My position is that I am against a rule based approach that focuses on a particular type of public expenditure. It simply forces the same expenditure into activities that are not covered by rules focused on published materials. It also treats MPs like naughty children with Parliamentary Service acting like nanny.
Better to focus on regular disclosure regarding ALL expenditure in close proximity to an election. That way the politicians must weigh the political advantage flowing from the expenditure against the likely public response from their potential voters or likely voters. After all, the money is allocated and strangely for most Parties it is spent in full each year including in a financial year that an election occurs. Odd that.
December 15th, 2009 at 6:55 pm
Chris
If we still had the EFA the govt could call a snap election now and would that mean all expenses this year would be counted? Under the previous Act would the previous 3 months be counted? Unless I’ve missed something, parties were not supposed to spend above the cap anyway. It was expediency through having the power to validate that stopped the limits being enforced in 2005 and total confusion that stopped most enforcement in 2008.

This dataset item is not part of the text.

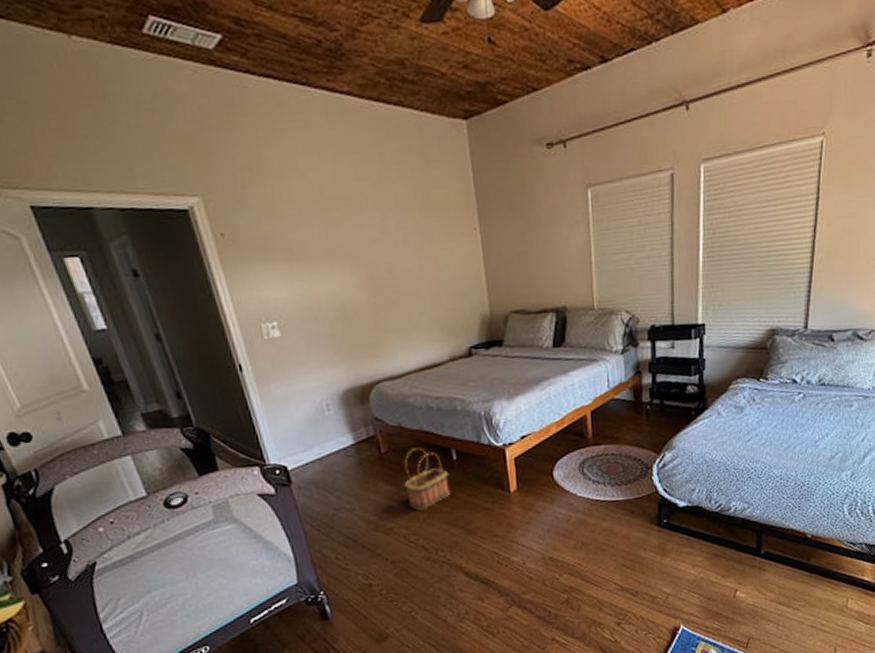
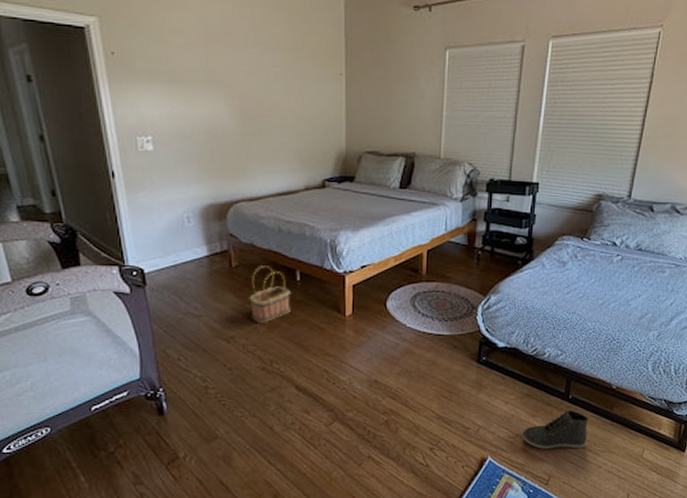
sneaker: none [714,565,785,611] -> present [521,409,588,449]

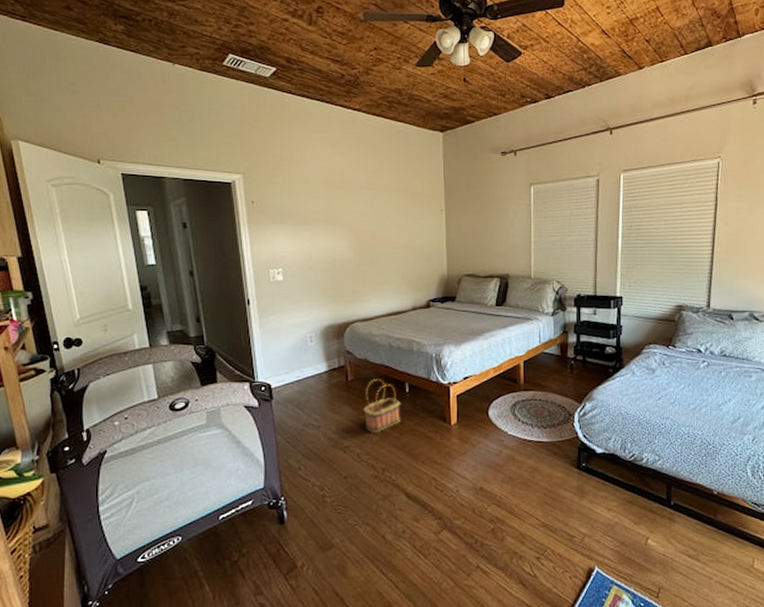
sneaker: present [521,409,588,449] -> none [627,516,694,559]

All that is going to happen is some self serving muppet is going to screech that PS (the ref) made a bad call and the house will pass validations and move on. I guess the real upside of this if there is one, is that the AG won’t be labeled a chump when the parties know they have stuffed up.
December 16th, 2009 at 4:53 am
I’d actually support legislation that prevented Governments from making ANY huge spending promises or throwing the cash around in their last 9 months in power. Labour during the campaigns made some monumentally expensive pledges and bought the Railways. The Taxpayers are still paying for Labours 2005 election promises let alone the disastrous rail buyback.